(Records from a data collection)

__________________________________________________

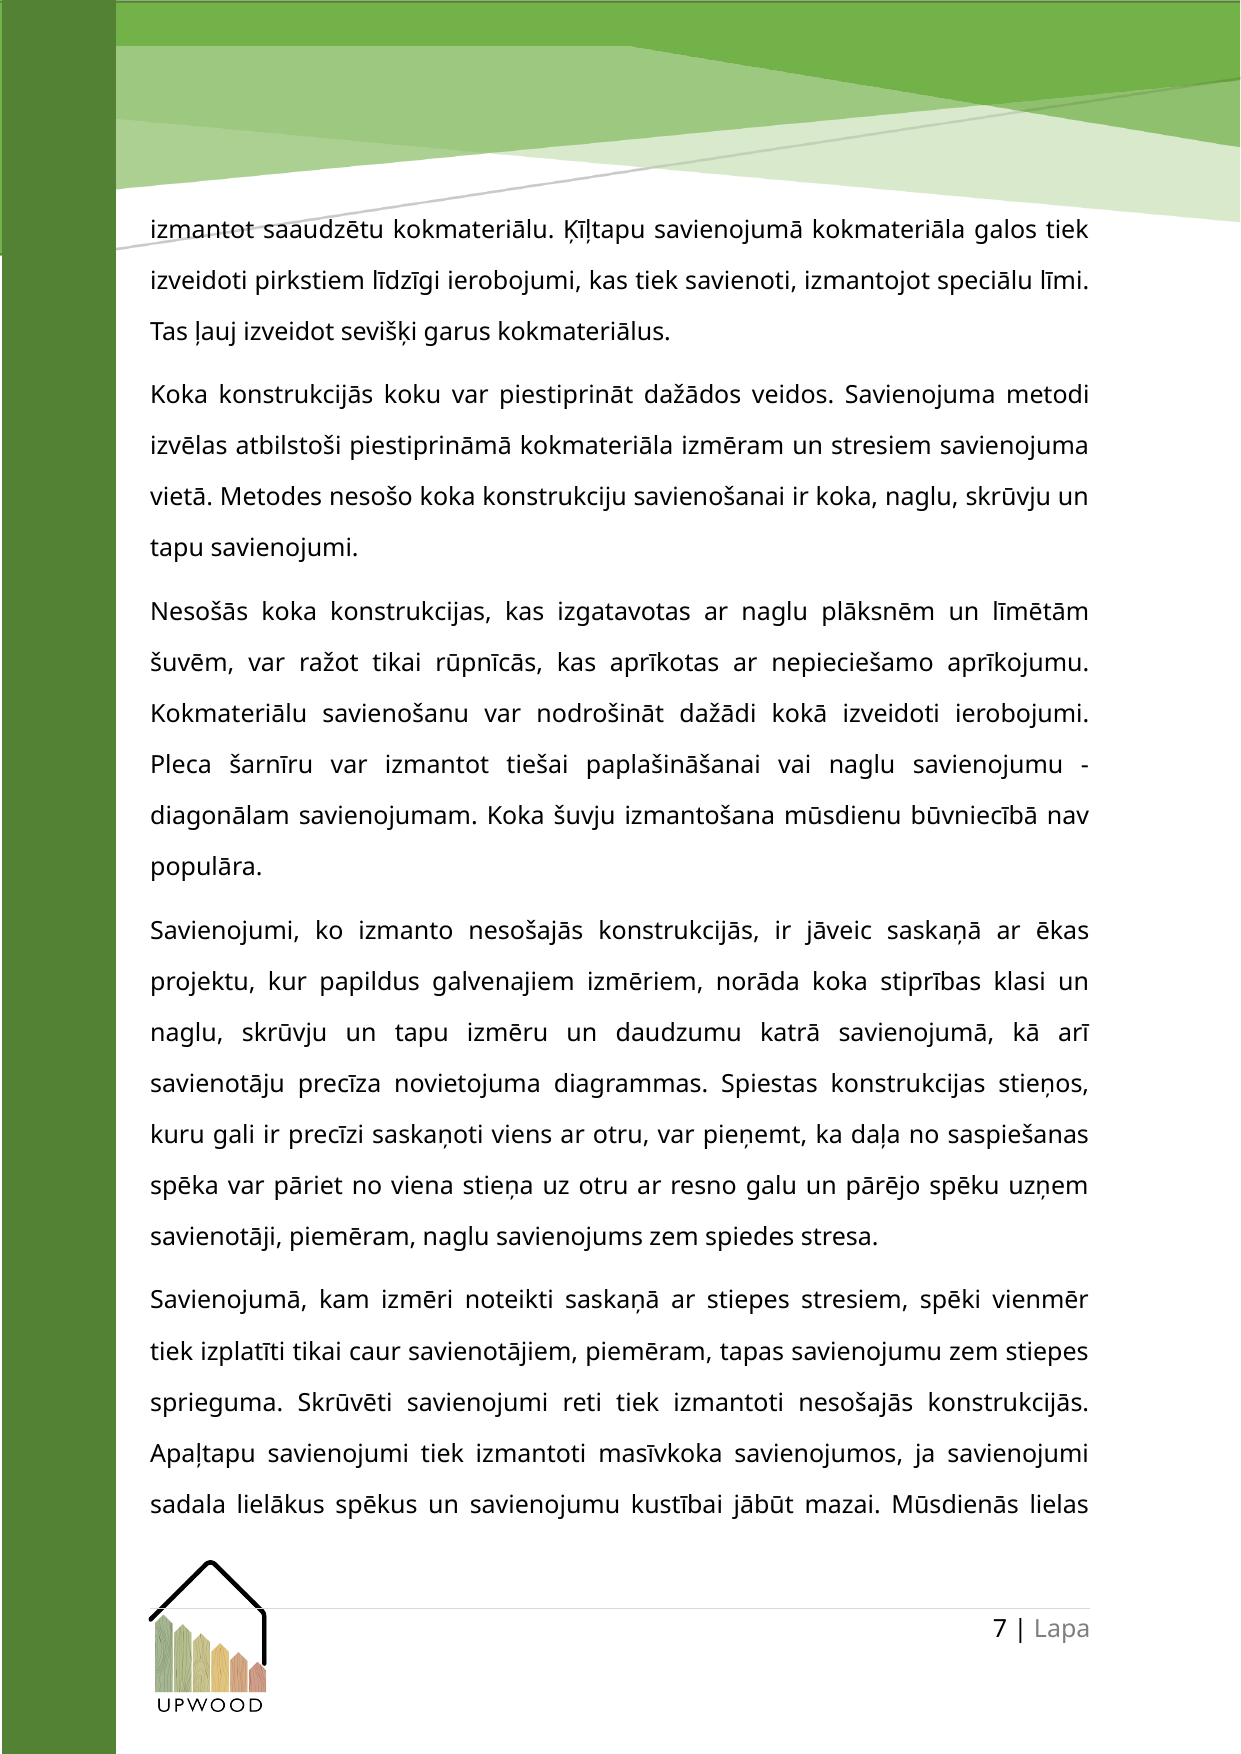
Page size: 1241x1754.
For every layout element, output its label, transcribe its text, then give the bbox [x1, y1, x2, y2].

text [150, 211, 1090, 347]
text Koka konstrukcijās koku var piestiprināt dažādos veidos. Savienojuma metodi izvēlas atbilstoši piestiprināmā kokmateriāla izmēram un stresiem savienojuma vietā. Metodes nesošo koka konstrukciju savienošanai ir koka, naglu, skrūvju un tapu savienojumi. [150, 377, 1090, 564]
text Savienojumā, kam izmēri noteikti saskaņā ar stiepes stresiem, spēki vienmēr tiek izplatīti tikai caur savienotājiem, piemēram, tapas savienojumu zem stiepes sprieguma. Skrūvēti savienojumi reti tiek izmantoti nesošajās konstrukcijās. Apaļtapu savienojumi tiek izmantoti masīvkoka savienojumos, ja savienojumi sadala lielākus spēkus un savienojumu kustībai jābūt mazai. Mūsdienās lielas siju konstrukcijas izgatavo no līmētām sijām, novēršot nepieciešamību veidot apaļtapu savienojumus. [150, 1282, 1090, 1520]
text Nesošās koka konstrukcijas, kas izgatavotas ar naglu plāksnēm un līmētām šuvēm, var ražot tikai rūpnīcās, kas aprīkotas ar nepieciešamo aprīkojumu. Kokmateriālu savienošanu var nodrošināt dažādi kokā izveidoti ierobojumi. Pleca šarnīru var izmantot tiešai paplašināšanai vai naglu savienojumu - diagonālam savienojumam. Koka šuvju izmantošana mūsdienu būvniecībā nav populāra. [150, 593, 1090, 883]
text Savienojumi, ko izmanto nesošajās konstrukcijās, ir jāveic saskaņā ar ēkas projektu, kur papildus galvenajiem izmēriem, norāda koka stiprības klasi un naglu, skrūvju un tapu izmēru un daudzumu katrā savienojumā, kā arī savienotāju precīza novietojuma diagrammas. Spiestas konstrukcijas stieņos, kuru gali ir precīzi saskaņoti viens ar otru, var pieņemt, ka daļa no saspiešanas spēka var pāriet no viena stieņa uz otru ar resno galu un pārējo spēku uzņem savienotāji, piemēram, naglu savienojums zem spiedes stresa. [150, 912, 1090, 1253]
picture [116, 46, 1241, 283]
picture [148, 1560, 267, 1712]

__________________________________________________

* How to complete this task *
All of the records should be set down exactly, minus the pictures they hold.

* Task output *
Page size: 1241x1754.
For every layout element, output its label, transcribe its text, then give the bbox [x1, y1, x2, y2].

text [150, 211, 1090, 347]
text Koka konstrukcijās koku var piestiprināt dažādos veidos. Savienojuma metodi izvēlas atbilstoši piestiprināmā kokmateriāla izmēram un stresiem savienojuma vietā. Metodes nesošo koka konstrukciju savienošanai ir koka, naglu, skrūvju un tapu savienojumi. [150, 377, 1090, 564]
text Savienojumā, kam izmēri noteikti saskaņā ar stiepes stresiem, spēki vienmēr tiek izplatīti tikai caur savienotājiem, piemēram, tapas savienojumu zem stiepes sprieguma. Skrūvēti savienojumi reti tiek izmantoti nesošajās konstrukcijās. Apaļtapu savienojumi tiek izmantoti masīvkoka savienojumos, ja savienojumi sadala lielākus spēkus un savienojumu kustībai jābūt mazai. Mūsdienās lielas siju konstrukcijas izgatavo no līmētām sijām, novēršot nepieciešamību veidot apaļtapu savienojumus. [150, 1282, 1090, 1520]
text Nesošās koka konstrukcijas, kas izgatavotas ar naglu plāksnēm un līmētām šuvēm, var ražot tikai rūpnīcās, kas aprīkotas ar nepieciešamo aprīkojumu. Kokmateriālu savienošanu var nodrošināt dažādi kokā izveidoti ierobojumi. Pleca šarnīru var izmantot tiešai paplašināšanai vai naglu savienojumu - diagonālam savienojumam. Koka šuvju izmantošana mūsdienu būvniecībā nav populāra. [150, 593, 1090, 883]
text Savienojumi, ko izmanto nesošajās konstrukcijās, ir jāveic saskaņā ar ēkas projektu, kur papildus galvenajiem izmēriem, norāda koka stiprības klasi un naglu, skrūvju un tapu izmēru un daudzumu katrā savienojumā, kā arī savienotāju precīza novietojuma diagrammas. Spiestas konstrukcijas stieņos, kuru gali ir precīzi saskaņoti viens ar otru, var pieņemt, ka daļa no saspiešanas spēka var pāriet no viena stieņa uz otru ar resno galu un pārējo spēku uzņem savienotāji, piemēram, naglu savienojums zem spiedes stresa. [150, 912, 1090, 1253]
picture [116, 46, 1241, 283]
picture [148, 1560, 267, 1712]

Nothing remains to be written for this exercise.